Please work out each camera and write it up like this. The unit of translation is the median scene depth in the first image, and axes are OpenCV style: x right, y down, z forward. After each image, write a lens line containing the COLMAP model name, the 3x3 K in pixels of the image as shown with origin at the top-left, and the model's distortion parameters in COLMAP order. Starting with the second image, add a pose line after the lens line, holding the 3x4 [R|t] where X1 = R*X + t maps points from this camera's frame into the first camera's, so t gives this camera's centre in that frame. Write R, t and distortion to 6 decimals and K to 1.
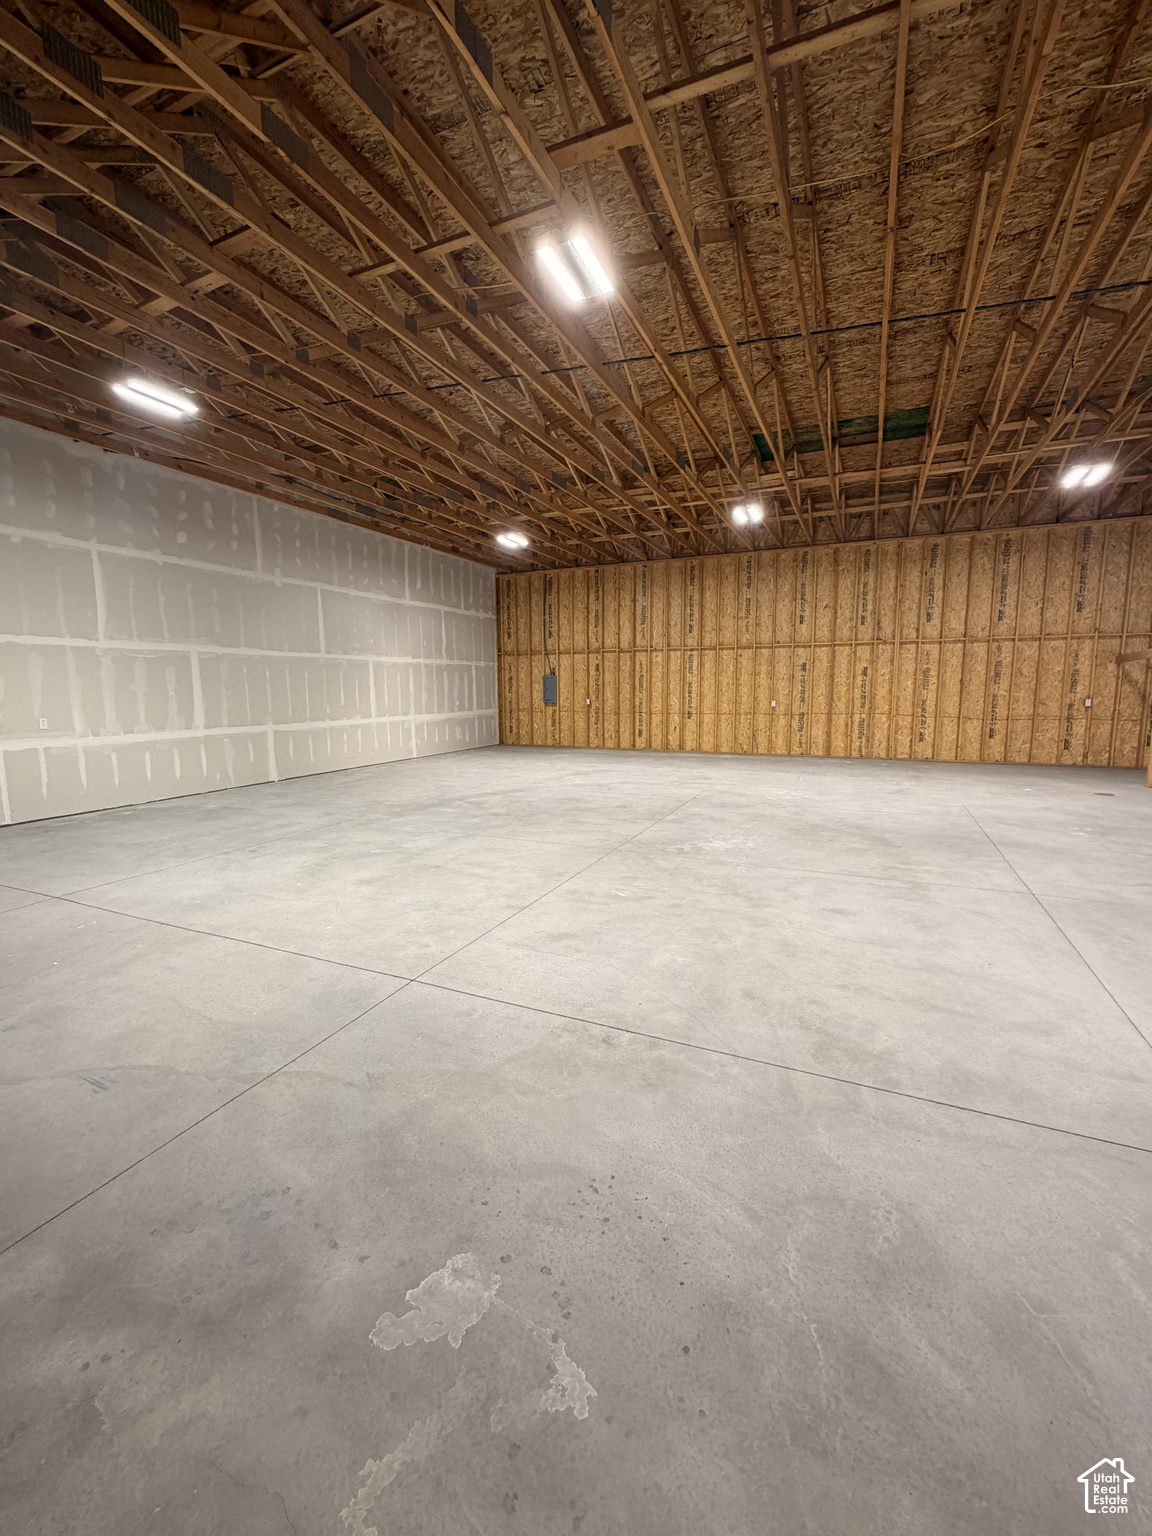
lens RADIAL K [[628.7, 0, 577.9], [0, 628.7, 773.8], [0, 0, 1]] dist [0.002267, 0.000075]
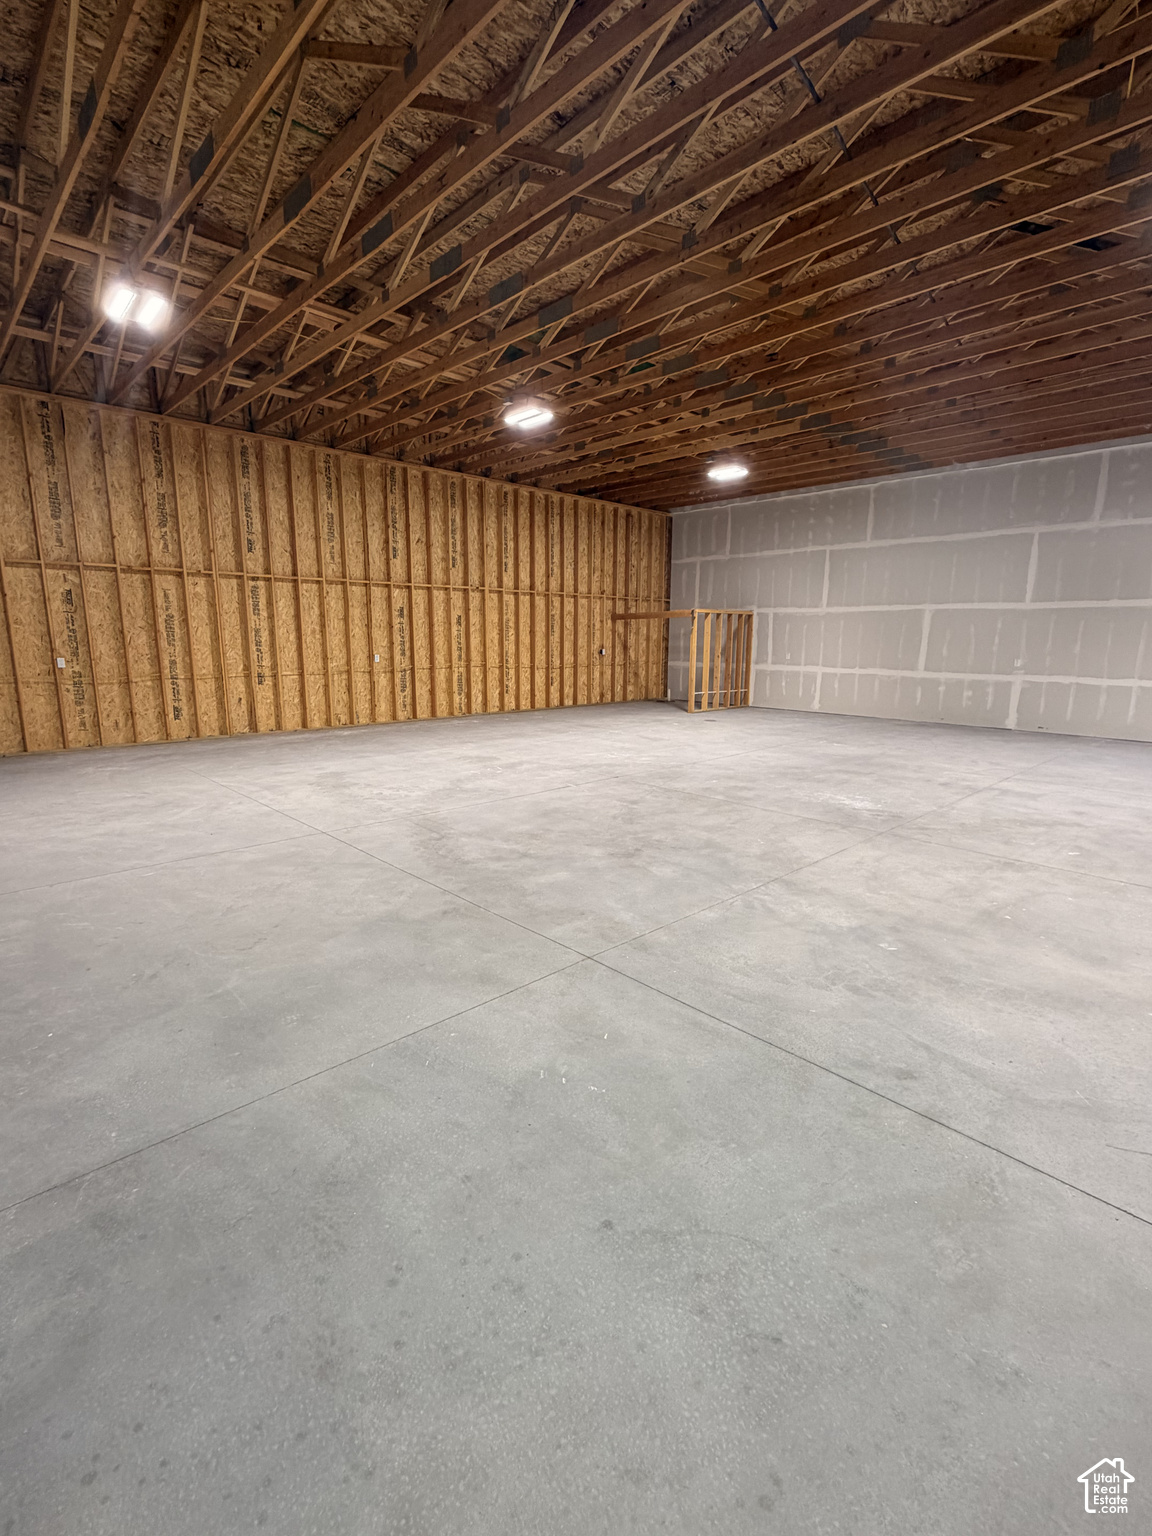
lens RADIAL K [[704.7, 0, 576.9], [0, 704.7, 763.7], [0, 0, 1]] dist [0.000696, 0.000226]
pose [[0.372224, -0.158759, 0.914464, -0.480208], [0.119519, 0.985258, 0.122400, -0.069226], [-0.920415, 0.063736, 0.385712, 0.510580]]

> [Your assignment]
Copy out the material above exactly; the images stay out.

> [Solution]
Please work out each camera and write it up like this. The unit of translation is the median scene depth in the first image, and axes are OpenCV style: x right, y down, z forward. After each image, write a lens line containing the COLMAP model name, the 3x3 K in pixels of the image as shown with origin at the top-left, and the model's distortion parameters in COLMAP order. Starting with the second image, add a pose line after the lens line, holding the 3x4 [R|t] where X1 = R*X + t maps points from this camera's frame into the first camera's, so t gives this camera's centre in that frame. Write R, t and distortion to 6 decimals and K to 1.
lens RADIAL K [[628.7, 0, 577.9], [0, 628.7, 773.8], [0, 0, 1]] dist [0.002267, 0.000075]
lens RADIAL K [[704.7, 0, 576.9], [0, 704.7, 763.7], [0, 0, 1]] dist [0.000696, 0.000226]
pose [[0.372224, -0.158759, 0.914464, -0.480208], [0.119519, 0.985258, 0.122400, -0.069226], [-0.920415, 0.063736, 0.385712, 0.510580]]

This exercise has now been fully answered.